The guru accepts the disciple unconditionally, knowing that acceptance from
another is what the disciple needs to learn self-acceptance and to grow
as a human being. In the East, however, the role of guru is more comprehensive,
including not only psychology but philosophy, religion, and physical culture,
all addressing the question of spiritual growth.
This broadness of perspective does not in the least
render the psychological aspect shallow or unstudied. The Eastern understanding
of the mind has a history and tradition thousands of years old. The ancients
of the East were, indeed, master psychologists. Western psychological thought
is, for the most part, a few hundred years old and is still being formulated;
Eastern thought has been formulated and offers much to be learned.
to spirituality is critical
Psychology in the East has a built-in connection to
spirituality. In contrast, Western psychology is limited exactly because
it usually has no such link. Many psychologists are now coming to this realization
and are trying to establish a spiritual connection. For some, this may mean
turning to organized Western religion, which to me is like going one step
forward and two steps back. Certain religious institutions of the East also
may be considered dogmatic and outdated but, when we come to yoga or Buddhism,
we find a flexible and intelligent approach to both psychology and spirituality.

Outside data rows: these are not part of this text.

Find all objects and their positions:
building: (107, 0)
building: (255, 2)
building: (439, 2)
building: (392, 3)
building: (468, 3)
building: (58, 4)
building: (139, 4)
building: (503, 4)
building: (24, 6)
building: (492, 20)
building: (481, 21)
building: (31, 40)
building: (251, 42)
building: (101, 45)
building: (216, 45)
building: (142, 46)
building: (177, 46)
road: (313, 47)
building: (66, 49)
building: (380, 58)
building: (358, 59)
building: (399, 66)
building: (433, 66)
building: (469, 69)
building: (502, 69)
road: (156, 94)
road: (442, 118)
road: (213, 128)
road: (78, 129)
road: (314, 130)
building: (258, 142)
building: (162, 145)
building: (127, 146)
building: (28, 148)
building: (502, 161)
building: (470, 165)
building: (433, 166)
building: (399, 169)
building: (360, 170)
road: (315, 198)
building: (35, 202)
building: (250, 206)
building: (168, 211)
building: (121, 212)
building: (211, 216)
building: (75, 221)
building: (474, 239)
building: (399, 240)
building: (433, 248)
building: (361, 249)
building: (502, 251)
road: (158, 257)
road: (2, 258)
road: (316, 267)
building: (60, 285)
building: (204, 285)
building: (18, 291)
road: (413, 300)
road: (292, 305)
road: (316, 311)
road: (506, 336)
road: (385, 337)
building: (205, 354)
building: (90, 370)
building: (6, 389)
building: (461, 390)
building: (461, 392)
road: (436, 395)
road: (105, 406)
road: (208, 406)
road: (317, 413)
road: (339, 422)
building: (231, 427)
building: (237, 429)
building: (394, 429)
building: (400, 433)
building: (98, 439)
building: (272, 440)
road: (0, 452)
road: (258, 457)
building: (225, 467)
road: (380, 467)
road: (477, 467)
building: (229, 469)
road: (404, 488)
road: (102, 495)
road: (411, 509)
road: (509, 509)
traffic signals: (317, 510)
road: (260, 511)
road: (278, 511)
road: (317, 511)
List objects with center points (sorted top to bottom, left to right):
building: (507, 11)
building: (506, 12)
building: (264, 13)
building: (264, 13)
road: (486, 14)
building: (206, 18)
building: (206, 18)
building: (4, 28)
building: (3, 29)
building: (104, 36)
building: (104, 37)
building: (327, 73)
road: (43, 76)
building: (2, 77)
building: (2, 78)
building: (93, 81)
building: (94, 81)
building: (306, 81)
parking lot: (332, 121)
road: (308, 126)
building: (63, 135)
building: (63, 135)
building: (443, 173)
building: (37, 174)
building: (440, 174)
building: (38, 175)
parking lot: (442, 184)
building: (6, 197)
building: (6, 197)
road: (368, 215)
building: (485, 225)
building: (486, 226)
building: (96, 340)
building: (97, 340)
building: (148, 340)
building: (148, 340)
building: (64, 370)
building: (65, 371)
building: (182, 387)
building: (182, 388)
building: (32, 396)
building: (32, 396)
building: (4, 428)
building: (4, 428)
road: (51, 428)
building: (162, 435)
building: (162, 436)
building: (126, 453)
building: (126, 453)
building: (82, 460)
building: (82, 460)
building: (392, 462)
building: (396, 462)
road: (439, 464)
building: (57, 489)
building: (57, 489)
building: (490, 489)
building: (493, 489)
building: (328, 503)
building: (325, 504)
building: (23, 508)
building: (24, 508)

We are not going to discuss spirituality directly
in this book. The principles of psychology that we will discuss, however,
are related to developing the capacity for spiritual experience. The overwhelming
contribution of Eastern thought is that as we go within, we discover the
Infinite. Nothing more needs to be said about spirituality. Some Western
thinkers have come to a similar conclusion, notably Jung, but he was deeply
influenced by Eastern thought. Please note, then, that when I refer to “spirituality,”
I am referring to the inner meeting with the self, not to the trappings
of any organized religion, East or West.